There is something wrong with me!
I cannot hide it anymore. It's becoming more and more evident each and every day and my family is becoming suspicious. I have always been regarded as the odd one in the bunch, but they can tell this is different. They can feel there is something hidden amongst them. They can sense something is not quite right. I know this from the sideways glances and curious stares that linger in my direction just a bit too long for my comfort. They reach out to me, but I draw away. I can't let them get too close to me. They would know, without a doubt, that I am different and I am dirty!
Once, there was a time when my entire world revolved around my mother. She spoke with such authority and strength, yet her voice was tempered with tenderness and affection. She was always singing, and none could match her tone in sound or beauty. The melodies and harmonies she sang were there when I awoke in the morning and when I surrendered to sleep. It was the only reward I ever desired. It was all I ever needed. Until one day, I heard the singing from someone else. It was the only time I chose not to listen to my mother. A momentary distraction, that's all it was. For one split second, I listened to the other song instead of her's. Just one brief moment was all it took.

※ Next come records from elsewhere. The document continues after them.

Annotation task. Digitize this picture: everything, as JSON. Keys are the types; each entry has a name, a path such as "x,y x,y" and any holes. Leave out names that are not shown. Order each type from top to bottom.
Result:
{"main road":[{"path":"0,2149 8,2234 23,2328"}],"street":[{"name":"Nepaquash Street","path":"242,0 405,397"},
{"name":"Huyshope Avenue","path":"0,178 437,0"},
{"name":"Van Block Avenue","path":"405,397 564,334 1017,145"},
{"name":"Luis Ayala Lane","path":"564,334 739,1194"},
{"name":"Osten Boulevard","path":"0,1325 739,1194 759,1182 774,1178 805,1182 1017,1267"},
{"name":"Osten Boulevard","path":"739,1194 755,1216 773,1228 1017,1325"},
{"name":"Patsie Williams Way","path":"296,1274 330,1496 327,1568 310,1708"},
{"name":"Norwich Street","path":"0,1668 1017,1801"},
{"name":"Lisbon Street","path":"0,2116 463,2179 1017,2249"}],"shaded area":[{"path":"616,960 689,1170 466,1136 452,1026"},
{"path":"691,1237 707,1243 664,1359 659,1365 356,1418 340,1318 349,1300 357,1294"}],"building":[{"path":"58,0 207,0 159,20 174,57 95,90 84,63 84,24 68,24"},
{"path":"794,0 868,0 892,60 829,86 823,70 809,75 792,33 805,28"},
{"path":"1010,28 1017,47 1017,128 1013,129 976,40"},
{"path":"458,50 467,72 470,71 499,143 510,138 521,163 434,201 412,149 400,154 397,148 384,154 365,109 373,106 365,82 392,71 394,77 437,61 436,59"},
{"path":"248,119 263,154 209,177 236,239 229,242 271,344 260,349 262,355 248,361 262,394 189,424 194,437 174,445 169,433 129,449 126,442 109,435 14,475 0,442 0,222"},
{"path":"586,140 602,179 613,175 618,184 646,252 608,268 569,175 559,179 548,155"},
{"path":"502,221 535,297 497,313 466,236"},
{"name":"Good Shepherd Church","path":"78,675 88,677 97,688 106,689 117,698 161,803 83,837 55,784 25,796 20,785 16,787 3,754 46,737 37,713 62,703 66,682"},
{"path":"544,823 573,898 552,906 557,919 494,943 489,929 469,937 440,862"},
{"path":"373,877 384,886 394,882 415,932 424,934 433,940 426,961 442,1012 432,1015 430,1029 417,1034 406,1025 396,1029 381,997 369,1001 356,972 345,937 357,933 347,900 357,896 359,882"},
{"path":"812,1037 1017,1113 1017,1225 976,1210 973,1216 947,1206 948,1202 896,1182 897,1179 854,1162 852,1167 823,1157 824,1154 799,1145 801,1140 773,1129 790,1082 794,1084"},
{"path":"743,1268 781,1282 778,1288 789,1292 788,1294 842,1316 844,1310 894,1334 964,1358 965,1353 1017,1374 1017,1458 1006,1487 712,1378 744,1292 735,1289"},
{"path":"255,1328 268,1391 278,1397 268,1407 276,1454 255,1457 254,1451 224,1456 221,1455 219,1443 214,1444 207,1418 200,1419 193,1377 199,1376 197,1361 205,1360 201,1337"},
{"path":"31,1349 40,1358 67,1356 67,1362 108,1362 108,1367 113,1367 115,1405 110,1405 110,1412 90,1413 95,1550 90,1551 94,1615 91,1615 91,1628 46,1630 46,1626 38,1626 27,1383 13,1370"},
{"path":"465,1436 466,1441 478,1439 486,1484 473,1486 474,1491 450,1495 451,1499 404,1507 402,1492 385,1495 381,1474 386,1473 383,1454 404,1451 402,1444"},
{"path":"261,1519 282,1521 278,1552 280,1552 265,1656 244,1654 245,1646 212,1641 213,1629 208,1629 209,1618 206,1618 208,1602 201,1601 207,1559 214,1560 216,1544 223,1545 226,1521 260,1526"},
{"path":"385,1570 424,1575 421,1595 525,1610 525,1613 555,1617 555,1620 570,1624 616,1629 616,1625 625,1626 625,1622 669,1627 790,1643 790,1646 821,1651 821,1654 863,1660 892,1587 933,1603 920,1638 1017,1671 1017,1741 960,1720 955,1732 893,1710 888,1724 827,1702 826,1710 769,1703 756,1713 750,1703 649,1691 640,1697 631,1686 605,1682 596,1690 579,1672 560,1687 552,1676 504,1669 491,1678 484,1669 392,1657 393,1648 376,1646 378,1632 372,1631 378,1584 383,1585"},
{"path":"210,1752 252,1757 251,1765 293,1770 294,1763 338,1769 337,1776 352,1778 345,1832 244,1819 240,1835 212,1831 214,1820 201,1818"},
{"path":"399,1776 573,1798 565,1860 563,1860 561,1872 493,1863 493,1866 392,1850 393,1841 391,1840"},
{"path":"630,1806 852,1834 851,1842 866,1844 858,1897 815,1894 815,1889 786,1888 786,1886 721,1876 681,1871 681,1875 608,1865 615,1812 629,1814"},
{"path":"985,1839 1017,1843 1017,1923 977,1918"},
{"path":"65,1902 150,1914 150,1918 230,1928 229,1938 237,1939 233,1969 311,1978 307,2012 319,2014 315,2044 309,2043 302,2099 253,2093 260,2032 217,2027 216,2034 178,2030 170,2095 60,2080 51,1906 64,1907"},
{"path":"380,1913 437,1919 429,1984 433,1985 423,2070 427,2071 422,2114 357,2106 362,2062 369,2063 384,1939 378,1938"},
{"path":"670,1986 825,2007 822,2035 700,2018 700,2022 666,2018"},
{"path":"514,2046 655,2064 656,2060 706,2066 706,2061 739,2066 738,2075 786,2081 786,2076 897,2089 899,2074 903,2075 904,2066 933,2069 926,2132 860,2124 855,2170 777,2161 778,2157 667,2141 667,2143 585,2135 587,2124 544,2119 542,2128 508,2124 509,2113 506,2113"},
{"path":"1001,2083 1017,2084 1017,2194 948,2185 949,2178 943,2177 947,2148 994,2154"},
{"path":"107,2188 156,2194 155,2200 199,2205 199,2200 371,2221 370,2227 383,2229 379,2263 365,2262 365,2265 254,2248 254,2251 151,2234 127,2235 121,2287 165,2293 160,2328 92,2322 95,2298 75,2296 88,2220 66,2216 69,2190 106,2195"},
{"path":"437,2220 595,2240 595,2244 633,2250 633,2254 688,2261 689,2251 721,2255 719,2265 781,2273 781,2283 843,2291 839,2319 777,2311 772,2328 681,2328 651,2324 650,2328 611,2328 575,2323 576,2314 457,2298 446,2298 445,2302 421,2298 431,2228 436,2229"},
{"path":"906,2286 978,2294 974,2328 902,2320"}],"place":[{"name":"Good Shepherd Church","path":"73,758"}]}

Nothing is the same anymore.
I go about my day and complete the chores I am responsible for, but it is different now. I am different. The sweet, soothing melody of my mother's voice can be heard in the distance, but now there is another voice. This voice is dark and cold, and it clouds my mind and distorts my thoughts. It constantly whispers to me from the darkness. At first, it was distant and far, but it grows closer with each second. I cry out for help, but it restrains my speech. It takes control of my limbs and forces me away from the sight of others; my mother is completely unaware of my absence. I struggle with all my might, but it overpowers me and manipulates me like a puppet on a string. One leg in front of the other, it marches me out into the forest beyond the safety of my home, granting no rest or reprieve. Farther and farther away I go, the voice of my mother fades in the distance. Overcome with fear, I fight frantically to regain control of my body, and it answers my struggles. It sternly makes it known; it is much, more than just a mere voice in my head.
I can now feel it moving.
The pain in my skull is causing flashes of light to explode in front of my eyes as I shuffle onwards. It halts my body in an unfamiliar place, deep within the forest. An invisible hand forcibly grabs the back of my head and slams it to the ground. It pries my mouth open to an abnormal width and clamps my mandibles down on the long stem of a large and green leaf.
I feel the muscles in my six extremities being severed, making them useless and immobile. Its writhing and squirming grow inside my head. Its body slides and presses alongside the inner surface of my skull. The pressure and pain builds and the lights grow dim before my eyes.
Darkness falls over my eyes, and the chill of the forest floor creeps over me completely. Stillness and silence settle heavily upon me. Suddenly, I think I hear faint singing coming from the distance. It’s a melody I know very well; a tune often sung by my mother. It takes away all the fear and pain of the moment. I begin to hum along to the comforting lullaby as a fleshy, wet stalk explodes from the top of my head.
The creature emerges from the shell that was its womb, glad to be rid of the vessel, now dead at its feet. It reaches up towards the sky, like the phoenix of old, and basks in its own magnificence. It is always invigorated by its rebirth.
It will now begin to grow; that is all it needs to do. In time, its spores will appear and start to fruit all over its body. The spores are separate but still of one mind and one body. They will leave this place and travel on the currents of the air and cross the lands near and far. They will search and listen for the voice of another royal mother. Their only desire is for her children to listen to its song instead of hers. Just a single moment is all it needs.
O. unilateralis is a specialized fungal parasite that infects, manipulates and kills formicine ants. It has been referred to as the:
- Zombie Ant Fungus
Under the control of the fungus, the Infected ants are forced to abandon their colony and travel along the forest floor where they will clamp themselves to the underside of a leaf and remain until death from the fungal spores emerging from the head of the ant.